Life after relegation: is there return from the abyss?

by Nicholas Grounds

Thursday, June 11th, 2009
 

The final day of the Barclays Premier League season saw Newcastle United and Middlesbrough join West Bromwich Albion in the second tier of English Football. Sunderland and Hull City narrowly avoided such fates and will now hope to build on retaining their top flight statuses. Relegation from the Premier League has never guaranteed an immediate return. The last five years has seen mixed fortunes for those who have found themselves flung out of the revolving doors of England’s elite league. Some have returned, while most have had to wait. Others have been dealt crueller fates. This season has seen Norwich City, Southampton and Charlton fall further from grace and all three will be turning out in League 1 come August. Is there hope following relegation? Let us look at the past five years; the comings and goings, what faces the doomed clubs, and see how this year’s relegation candidates compare to previous casualties.

The evidence suggests relegation hits clubs hard. Out of the 15 demotions over the previous 5 seasons, only four clubs have returned, with Birmingham showing decent bouncebackability, gaining promotion twice. The other three, Wolves, West Brom and Sunderland, have hardly cemented their statuses in the top flight. Wolves are only now returning after a 5-year absence, the Baggies find themselves back in the Championship and Sunderland had to endure a nervy final day shootout.

Countless others have failed to return following heartbreak. Crystal Palace, relegated on the final day in 2005, have hardly threatened a return in recent years; the same could be said of Watford and Derby. Despite coming close this year, both Sheffield United and Reading ultimately failed in their attempts.

Then there are the extreme cases. Much has been said regarding Leeds United’s fall from grace, but what of Leicester City? Along with the Yorkshire club, they featured in League 1 this season after struggling to retain their top-flight status following relegation in 2004. Thankfully for Foxes fans, they ended the year as champions and will be looking to build on their promotion. The same cannot be said of Leeds, who will have to spend a third successive season in England’s third tier. Then there is the tragedy of this season’s Championship dropouts. Charlton, Norwich and Southampton will join Leeds for an intriguing League 1 next season, but as history will tell you, there is no guarantee these clubs will dominate the division, see the recent deterioration of Luton Town who have had three successive relegations.

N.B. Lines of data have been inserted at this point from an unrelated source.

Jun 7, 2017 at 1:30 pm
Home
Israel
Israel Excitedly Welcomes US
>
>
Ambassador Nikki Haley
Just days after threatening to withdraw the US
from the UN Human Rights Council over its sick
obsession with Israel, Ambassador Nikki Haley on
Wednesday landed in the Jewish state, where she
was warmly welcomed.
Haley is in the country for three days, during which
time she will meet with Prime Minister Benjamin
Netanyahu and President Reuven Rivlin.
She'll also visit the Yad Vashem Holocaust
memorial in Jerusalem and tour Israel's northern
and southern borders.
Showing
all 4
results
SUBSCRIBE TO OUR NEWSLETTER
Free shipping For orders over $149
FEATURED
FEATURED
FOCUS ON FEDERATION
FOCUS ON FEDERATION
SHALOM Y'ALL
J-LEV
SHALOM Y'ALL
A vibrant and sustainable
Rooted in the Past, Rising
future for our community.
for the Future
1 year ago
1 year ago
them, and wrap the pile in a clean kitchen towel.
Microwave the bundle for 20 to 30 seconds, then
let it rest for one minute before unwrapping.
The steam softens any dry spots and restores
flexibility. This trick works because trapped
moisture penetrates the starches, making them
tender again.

One of the reasons clubs find life so difficult after the Premier League is the financial restrictions they face. Sure, there are the parachute payments, but if the clubs fail to return after this two-year window, managers are forced to work under a shoestring budget and are thus unable to exert the authority they would like in the transfer market. A return to the top flight is subsequently made even harder.

A further problem these sides face is the dilemma surrounding their prodigious young talents. Neil Warnock in particular has blooded his young stars through in recent seasons. However, he has seen one such, John Bostock, snatched from his grasp by Tottenham, who paid Palace a measly sum of £700,000 following a tribunal. One may ask what hope such teams have of survival if they are priced out of moves for players and then see their home produced talents leave almost immediately? It is a seemingly vicious and never-ending cycle.

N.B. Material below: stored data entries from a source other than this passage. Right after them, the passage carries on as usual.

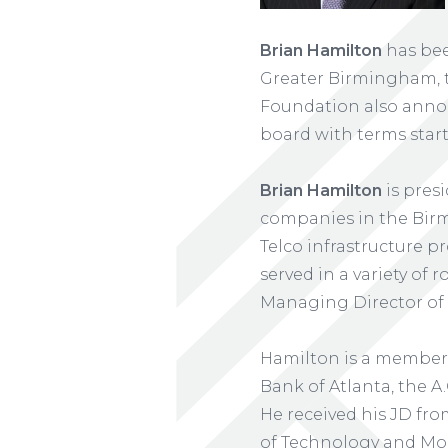
Brian Hamilton
has bee
Greater Birmingham, t
Foundation also ann
board with terms start
Brian Hamilton
is pres
companies in the Birmi
Telco infrastructure pr
served in a variety of
Managing Director of
Hamilton is a member 
Bank of Atlanta, the A.
He received his JD fr
of Technology and Mor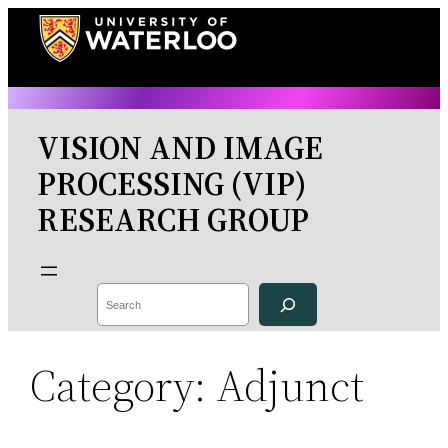
Skip
to
content
VISION AND IMAGE
PROCESSING (VIP)
RESEARCH GROUP
Search
Category:
Adjunct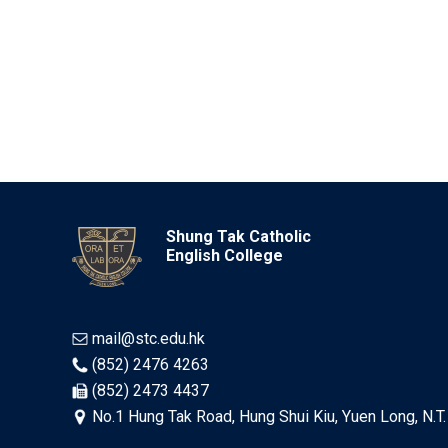
Shung Tak Catholic
English College
mail@stc.edu.hk
(852) 2476 4263
(852) 2473 4437
No.1 Hung Tak Road, Hung Shui Kiu, Yuen Long, N.T.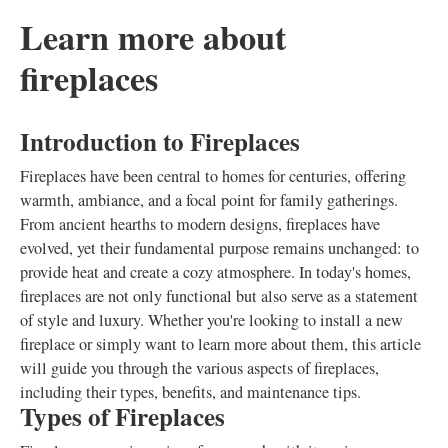
Learn more about
fireplaces
Introduction to Fireplaces
Fireplaces have been central to homes for centuries, offering
warmth, ambiance, and a focal point for family gatherings.
From ancient hearths to modern designs, fireplaces have
evolved, yet their fundamental purpose remains unchanged: to
provide heat and create a cozy atmosphere. In today's homes,
fireplaces are not only functional but also serve as a statement
of style and luxury. Whether you're looking to install a new
fireplace or simply want to learn more about them, this article
will guide you through the various aspects of fireplaces,
including their types, benefits, and maintenance tips.
Types of Fireplaces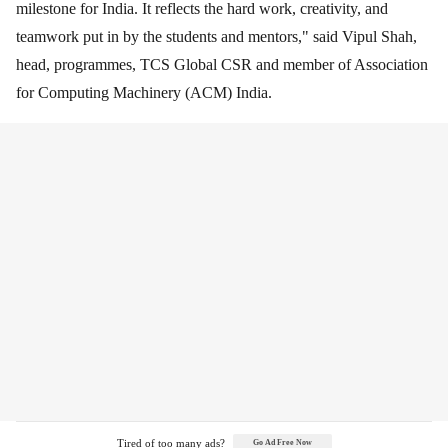
milestone for India. It reflects the hard work, creativity, and
teamwork put in by the students and mentors," said Vipul Shah,
head, programmes, TCS Global CSR and member of Association
for Computing Machinery (ACM) India.
Tired of too many ads?
Go Ad Free Now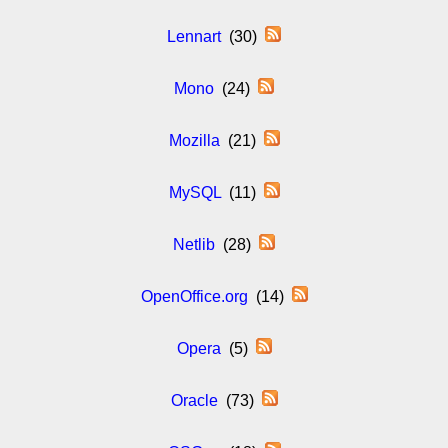
Lennart
(30)
Mono
(24)
Mozilla
(21)
MySQL
(11)
Netlib
(28)
OpenOffice.org
(14)
Opera
(5)
Oracle
(73)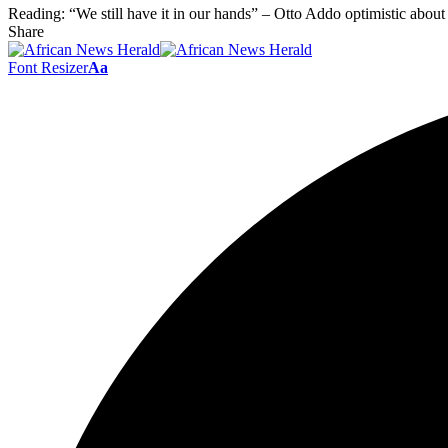
Reading:
“We still have it in our hands” – Otto Addo optimistic about
Share
Font Resizer
Aa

The one thing all the sides who have returned have in common is a fantastic support. I am not suggesting those who have not returned lack this, but a future warning to the four facing relegation this Sunday: disperse your team at you peril. West Brom, relegated three times over the past 6 seasons, are one such club whose support never wavers and this was demonstrated over the weekend following their defeat to Liverpool. They have returned three times in Premier League history, and will be calling on their band of loyal followers as Tony Mowbray loo
ks to make a fourth return next May. Thankfully, the support the Northeast sides receive is arguably the best in the country, and the two that do go down will need it as they enter the next chapter.

Hull and Sunderland successfully negotiated ‘Survival Sunday’ and have the opportunity to regroup over the summer, make the appropriate additions and learn from the hardships of a poor season. At Middlesbrough and, more poignantly, at Newcastle, the futures are far from secure. Boardroom uncertainly, with owner Mike Ashley unable to find potential buyers and the future of their manager Alan Shearer in doubt, with a contract yet to be signed, needs to be addressed. History has shown that promotion the following year is by no means guaranteed and failure of an immediate return can spell the decline of a once great club. The declines of Leeds United, Southampton, Charlton and Luton Town in particular are a warning to whoever falls short this Sunday. Evidence suggests it may get worse before it gets better – just ask Manchester City fans.